Women should also consider baseline testing at perimenopause, since the natural estrogen withdrawal raises the setpoint and this is a prime window for cardiovascular risk reassessment. A lipid panel at the first perimenopause visit, including Lp(a), gives you a true pre-estrogen-withdrawal snapshot for future comparison.

Interpreting Your Result After This Article

If your Lp(a) came back high and you are taking any of the drugs listed above, ask your provider which direction each drug would have pushed the number before drawing conclusions. A woman on oral estrogen who sees Lp(a) at 90 nmol/L may actually have a genetic setpoint closer to 120 nmol/L. A woman on an SGLT2 inhibitor whose Lp(a) is 130 nmol/L may have a true genetic level of 110 nmol/L.

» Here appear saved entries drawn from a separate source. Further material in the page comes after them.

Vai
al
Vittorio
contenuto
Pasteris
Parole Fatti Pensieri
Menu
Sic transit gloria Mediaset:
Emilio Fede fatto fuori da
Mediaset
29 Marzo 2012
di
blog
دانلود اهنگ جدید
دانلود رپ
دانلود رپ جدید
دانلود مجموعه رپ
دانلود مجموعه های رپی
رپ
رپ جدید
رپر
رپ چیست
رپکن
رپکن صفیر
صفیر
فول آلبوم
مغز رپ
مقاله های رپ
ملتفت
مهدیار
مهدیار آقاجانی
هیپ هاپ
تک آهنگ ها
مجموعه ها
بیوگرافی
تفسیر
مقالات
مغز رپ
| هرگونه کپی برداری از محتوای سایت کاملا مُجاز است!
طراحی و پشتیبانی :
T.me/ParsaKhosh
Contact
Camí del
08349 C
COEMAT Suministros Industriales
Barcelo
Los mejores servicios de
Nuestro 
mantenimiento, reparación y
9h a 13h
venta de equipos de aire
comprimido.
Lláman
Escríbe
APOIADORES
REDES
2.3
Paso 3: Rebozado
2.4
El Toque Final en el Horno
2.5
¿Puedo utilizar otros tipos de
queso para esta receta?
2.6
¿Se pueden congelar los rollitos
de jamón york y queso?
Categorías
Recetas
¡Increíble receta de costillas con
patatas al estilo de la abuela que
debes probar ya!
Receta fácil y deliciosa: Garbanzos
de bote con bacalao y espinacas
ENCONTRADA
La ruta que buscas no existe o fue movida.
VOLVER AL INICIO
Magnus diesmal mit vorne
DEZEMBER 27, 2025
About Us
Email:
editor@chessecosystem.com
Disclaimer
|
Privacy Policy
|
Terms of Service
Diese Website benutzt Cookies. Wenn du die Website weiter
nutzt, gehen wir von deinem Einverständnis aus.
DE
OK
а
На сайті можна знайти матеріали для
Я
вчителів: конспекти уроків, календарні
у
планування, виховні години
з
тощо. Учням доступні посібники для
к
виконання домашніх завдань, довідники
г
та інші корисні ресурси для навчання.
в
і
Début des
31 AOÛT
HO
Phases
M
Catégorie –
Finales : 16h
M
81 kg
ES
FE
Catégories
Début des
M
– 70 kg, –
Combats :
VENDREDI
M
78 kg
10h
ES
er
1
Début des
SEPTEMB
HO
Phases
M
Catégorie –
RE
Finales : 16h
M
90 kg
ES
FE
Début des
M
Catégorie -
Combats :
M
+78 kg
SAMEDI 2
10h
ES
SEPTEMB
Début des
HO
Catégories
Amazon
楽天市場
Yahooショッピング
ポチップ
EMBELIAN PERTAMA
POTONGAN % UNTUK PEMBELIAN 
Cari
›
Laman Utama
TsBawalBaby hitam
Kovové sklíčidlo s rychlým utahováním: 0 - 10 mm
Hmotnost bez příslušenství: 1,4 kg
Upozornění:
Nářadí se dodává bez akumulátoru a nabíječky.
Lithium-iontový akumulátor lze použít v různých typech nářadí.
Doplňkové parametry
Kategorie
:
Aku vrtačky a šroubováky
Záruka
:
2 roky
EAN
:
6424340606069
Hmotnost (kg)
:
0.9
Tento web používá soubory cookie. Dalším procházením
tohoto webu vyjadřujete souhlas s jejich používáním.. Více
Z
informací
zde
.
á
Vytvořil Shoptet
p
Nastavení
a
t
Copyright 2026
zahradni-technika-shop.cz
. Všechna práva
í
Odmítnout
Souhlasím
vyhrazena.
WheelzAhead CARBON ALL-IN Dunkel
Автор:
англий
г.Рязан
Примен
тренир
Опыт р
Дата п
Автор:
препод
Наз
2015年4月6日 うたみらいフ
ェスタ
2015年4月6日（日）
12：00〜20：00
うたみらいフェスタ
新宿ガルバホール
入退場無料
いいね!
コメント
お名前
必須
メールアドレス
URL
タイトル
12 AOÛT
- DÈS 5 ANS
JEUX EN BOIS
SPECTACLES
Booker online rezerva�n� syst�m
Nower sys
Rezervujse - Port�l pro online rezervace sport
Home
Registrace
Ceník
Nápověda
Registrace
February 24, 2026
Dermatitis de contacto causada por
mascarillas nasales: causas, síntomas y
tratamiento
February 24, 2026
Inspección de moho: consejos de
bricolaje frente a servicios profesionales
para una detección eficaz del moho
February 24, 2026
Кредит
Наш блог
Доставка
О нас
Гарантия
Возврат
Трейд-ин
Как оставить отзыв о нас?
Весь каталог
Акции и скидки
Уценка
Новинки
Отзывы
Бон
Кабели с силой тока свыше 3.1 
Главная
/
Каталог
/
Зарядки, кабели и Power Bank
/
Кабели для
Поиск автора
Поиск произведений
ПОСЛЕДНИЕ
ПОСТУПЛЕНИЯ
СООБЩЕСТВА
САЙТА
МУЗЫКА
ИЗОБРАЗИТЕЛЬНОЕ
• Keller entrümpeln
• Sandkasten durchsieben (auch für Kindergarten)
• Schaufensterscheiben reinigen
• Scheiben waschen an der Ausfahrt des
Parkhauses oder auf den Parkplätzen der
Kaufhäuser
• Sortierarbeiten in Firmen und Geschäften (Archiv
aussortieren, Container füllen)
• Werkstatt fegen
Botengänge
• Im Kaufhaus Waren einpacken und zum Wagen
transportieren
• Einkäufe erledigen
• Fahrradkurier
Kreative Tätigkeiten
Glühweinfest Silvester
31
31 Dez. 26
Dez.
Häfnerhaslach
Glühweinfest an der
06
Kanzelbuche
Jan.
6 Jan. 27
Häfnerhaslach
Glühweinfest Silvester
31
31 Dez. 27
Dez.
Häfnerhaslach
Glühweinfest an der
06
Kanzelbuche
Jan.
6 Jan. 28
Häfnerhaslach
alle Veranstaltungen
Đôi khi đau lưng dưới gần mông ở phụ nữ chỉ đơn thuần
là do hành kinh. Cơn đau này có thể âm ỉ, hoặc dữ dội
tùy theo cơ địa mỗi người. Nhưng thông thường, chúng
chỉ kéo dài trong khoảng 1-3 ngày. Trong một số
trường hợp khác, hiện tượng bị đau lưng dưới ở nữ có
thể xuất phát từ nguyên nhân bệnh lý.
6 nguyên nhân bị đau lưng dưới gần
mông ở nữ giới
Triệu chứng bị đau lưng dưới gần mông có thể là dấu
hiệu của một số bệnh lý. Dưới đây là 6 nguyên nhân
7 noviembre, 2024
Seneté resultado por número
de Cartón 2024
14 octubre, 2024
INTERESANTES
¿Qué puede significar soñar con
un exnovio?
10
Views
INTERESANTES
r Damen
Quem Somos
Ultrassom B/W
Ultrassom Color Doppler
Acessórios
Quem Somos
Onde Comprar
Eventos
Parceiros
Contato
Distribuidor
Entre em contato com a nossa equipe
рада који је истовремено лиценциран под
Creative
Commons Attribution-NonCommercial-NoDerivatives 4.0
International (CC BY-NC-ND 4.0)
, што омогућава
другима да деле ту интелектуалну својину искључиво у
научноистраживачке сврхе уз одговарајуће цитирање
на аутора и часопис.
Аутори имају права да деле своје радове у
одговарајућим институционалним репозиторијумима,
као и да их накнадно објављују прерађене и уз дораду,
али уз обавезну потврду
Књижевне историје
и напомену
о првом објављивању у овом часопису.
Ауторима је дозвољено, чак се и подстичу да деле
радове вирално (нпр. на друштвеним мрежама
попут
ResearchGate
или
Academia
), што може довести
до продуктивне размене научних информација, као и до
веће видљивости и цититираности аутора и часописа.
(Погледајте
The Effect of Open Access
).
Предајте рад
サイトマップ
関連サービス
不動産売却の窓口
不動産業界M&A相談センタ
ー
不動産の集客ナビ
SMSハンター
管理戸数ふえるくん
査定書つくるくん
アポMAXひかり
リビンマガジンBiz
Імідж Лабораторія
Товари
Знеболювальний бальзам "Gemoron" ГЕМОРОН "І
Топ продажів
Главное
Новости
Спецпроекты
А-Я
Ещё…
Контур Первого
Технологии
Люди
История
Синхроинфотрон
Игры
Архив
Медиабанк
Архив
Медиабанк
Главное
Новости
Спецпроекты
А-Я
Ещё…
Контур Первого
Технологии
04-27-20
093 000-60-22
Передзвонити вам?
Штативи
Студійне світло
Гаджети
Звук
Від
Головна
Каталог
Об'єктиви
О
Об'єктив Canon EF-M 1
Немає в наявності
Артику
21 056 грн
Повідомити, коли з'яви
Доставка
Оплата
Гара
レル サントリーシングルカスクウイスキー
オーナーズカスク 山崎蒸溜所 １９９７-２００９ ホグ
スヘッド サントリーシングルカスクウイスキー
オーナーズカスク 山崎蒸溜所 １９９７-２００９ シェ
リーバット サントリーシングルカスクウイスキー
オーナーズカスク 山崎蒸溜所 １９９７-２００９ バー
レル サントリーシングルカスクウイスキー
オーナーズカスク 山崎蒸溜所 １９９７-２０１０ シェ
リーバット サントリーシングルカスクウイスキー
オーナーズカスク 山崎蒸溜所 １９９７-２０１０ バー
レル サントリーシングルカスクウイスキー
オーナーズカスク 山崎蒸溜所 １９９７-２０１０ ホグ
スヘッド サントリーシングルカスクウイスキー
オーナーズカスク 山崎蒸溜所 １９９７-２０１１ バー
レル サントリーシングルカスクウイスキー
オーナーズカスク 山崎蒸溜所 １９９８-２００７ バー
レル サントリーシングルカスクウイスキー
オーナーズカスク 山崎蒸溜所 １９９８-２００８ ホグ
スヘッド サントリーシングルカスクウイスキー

The single most useful question to bring to your next appointment: "Is my Lp(a) result reflecting my actual genetic risk, or is any medication I take likely to have shifted it in either direction?" Your clinician can then confirm whether a repeat measurement off the relevant drug would give a cleaner baseline, and whether your overall cardiovascular risk picture warrants referral to preventive cardiology or a lipid specialist.